ACTIVITY - Show each line of the material below that contains the string "tushda". Letter case matters.

LISTED RECORDS -
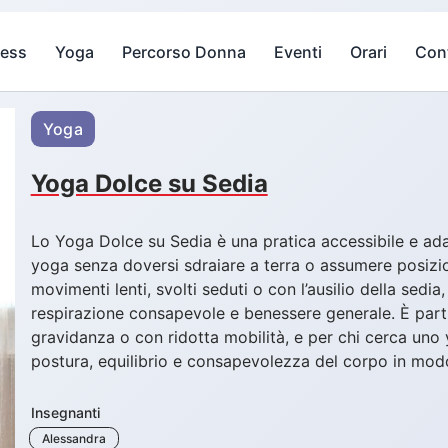
ness
Yoga
Percorso Donna
Eventi
Orari
Cont
Yoga
Yoga Dolce su Sedia
Lo Yoga Dolce su Sedia è una pratica accessibile e adatt
yoga senza doversi sdraiare a terra o assumere posizio
movimenti lenti, svolti seduti o con l’ausilio della sedia
respirazione consapevole e benessere generale. È part
gravidanza o con ridotta mobilità, e per chi cerca uno
postura, equilibrio e consapevolezza del corpo in modo
Insegnanti
Alessandra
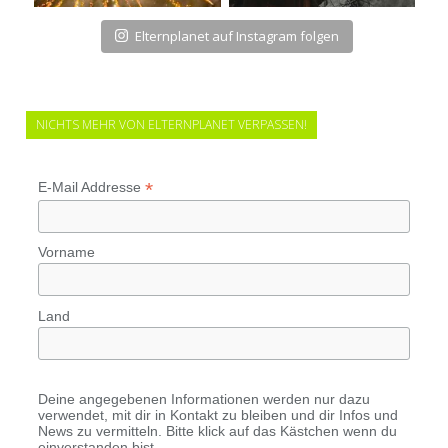
Elternplanet auf Instagram folgen
NICHTS MEHR VON ELTERNPLANET VERPASSEN!
*
E-Mail Addresse
Vorname
Land
Deine angegebenen Informationen werden nur dazu
verwendet, mit dir in Kontakt zu bleiben und dir Infos und
News zu vermitteln. Bitte klick auf das Kästchen wenn du
einverstanden bist.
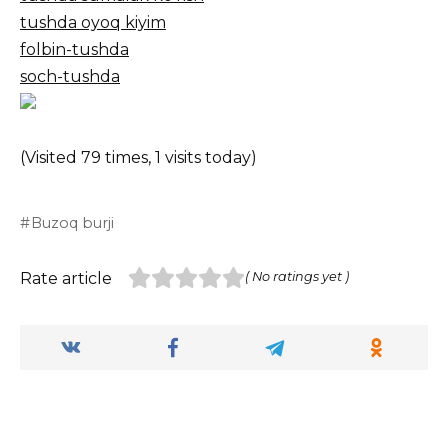
tushda oyoq kiyim
folbin-tushda
soch-tushda
(Visited 79 times, 1 visits today)
Buzoq burji
Rate article
( No ratings yet )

RESPONSE TO THIS TASK -
tushda oyoq kiyim
folbin-tushda
soch-tushda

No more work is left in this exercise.